With advanced tag processing disabled, the only processing that is done is that all EXACT duplicate tags are removed. Tags with the same text but different weights are not counted as duplicates.

With advanced tag processing enabled, tags without parenthesis are given a weight of one. Two tags with a weight of one found become one tag with a weight of 1.1. Two duplicate tags with different weight are calculated with the difference to one from one of the tag being added to the other. If two duplicate LORAs are detected, only the one with the highest weight is kept.

Once enabled, Advanced tag processing allows you to Disable SD LORAs if you so choose. This was mostly added due to the arrival of SDXL, which caused a break in the up-to-then broad compatibility of LORAs and checkpoints.

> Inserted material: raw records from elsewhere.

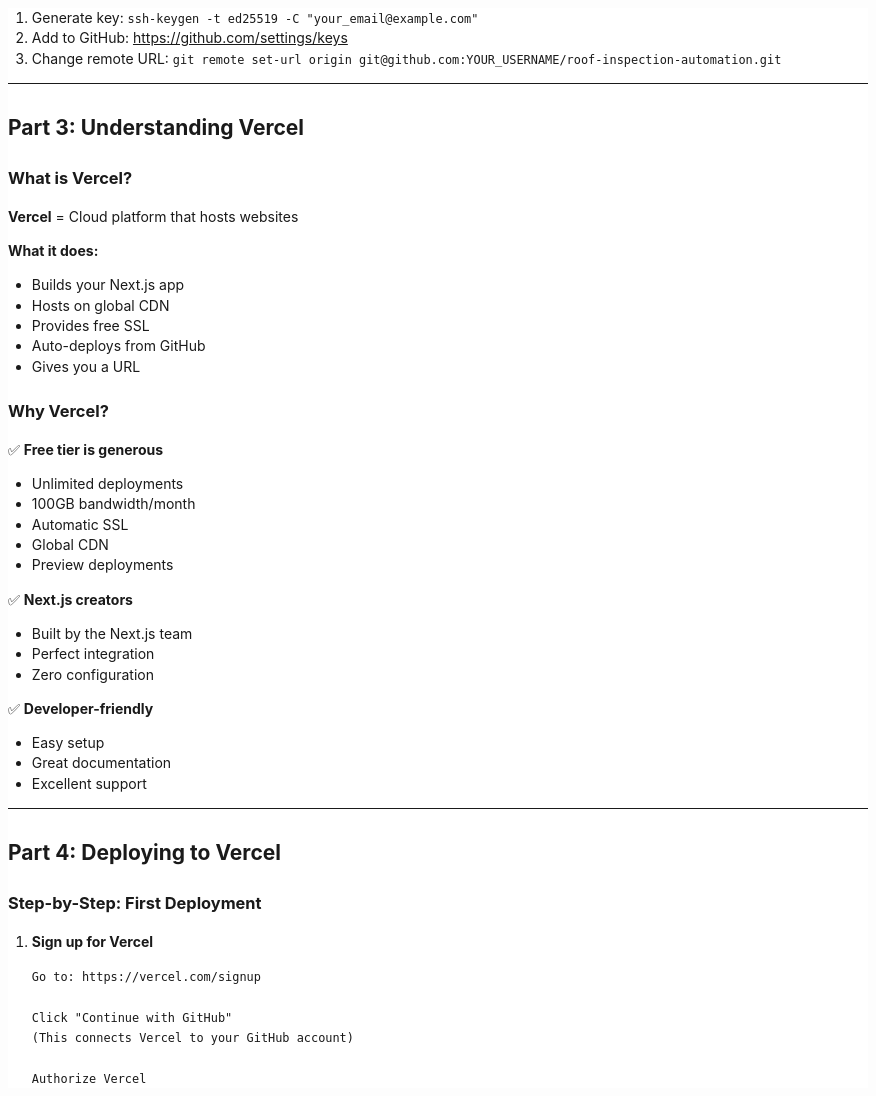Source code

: 1. Generate key: `ssh-keygen -t ed25519 -C "your_email@example.com"`
2. Add to GitHub: https://github.com/settings/keys
3. Change remote URL: `git remote set-url origin git@github.com:YOUR_USERNAME/roof-inspection-automation.git`

---

## Part 3: Understanding Vercel

### What is Vercel?

**Vercel** = Cloud platform that hosts websites

**What it does:**
- Builds your Next.js app
- Hosts on global CDN
- Provides free SSL
- Auto-deploys from GitHub
- Gives you a URL

### Why Vercel?

✅ **Free tier is generous**
- Unlimited deployments
- 100GB bandwidth/month
- Automatic SSL
- Global CDN
- Preview deployments

✅ **Next.js creators**
- Built by the Next.js team
- Perfect integration
- Zero configuration

✅ **Developer-friendly**
- Easy setup
- Great documentation
- Excellent support

---

## Part 4: Deploying to Vercel

### Step-by-Step: First Deployment

1. **Sign up for Vercel**
   ```
   Go to: https://vercel.com/signup

   Click "Continue with GitHub"
   (This connects Vercel to your GitHub account)

   Authorize Vercel
   ```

WARNING: To work properly the advanced tag processing needs very strict formatting on your tags. Two rules in particular have to be respected: make sure all your tags are separated with commas, and make sure that you have no tag with commas inside parentheses. Dynamic tags should still work as long as they respect the rules above, but they will be passed as is as they are not resolved until they reach Auto1111's API.

Persistent settings

Create or modify the settings.json in the text-generation-webui root directory to override the defaults present in script.py, ex:

JSON:

{
    "sd_api_pictures_tag_injection-manage_VRAM": 1,
    "sd_api_pictures_tag_injection-save_img": 1,
    "sd_api_pictures_tag_injection-prompt_prefix": "(Masterpiece:1.1), detailed, intricate, colorful, (solo:1.1)",
    "sd_api_pictures_tag_injection-secondary_positive_prompt": "<lora:add_details:1.2>",
    "sd_api_pictures_tag_injection-secondary_negative_prompt": "",
    "sd_api_pictures_tag_injection-sampler_name": "DPM++ 2M Karras"
}

Will automatically set the Manage VRAM & Keep original images checkboxes and change the texts in Prompt Prefix and Sampler name on load as well as setup the seconday positive and negative prompt (without activating them).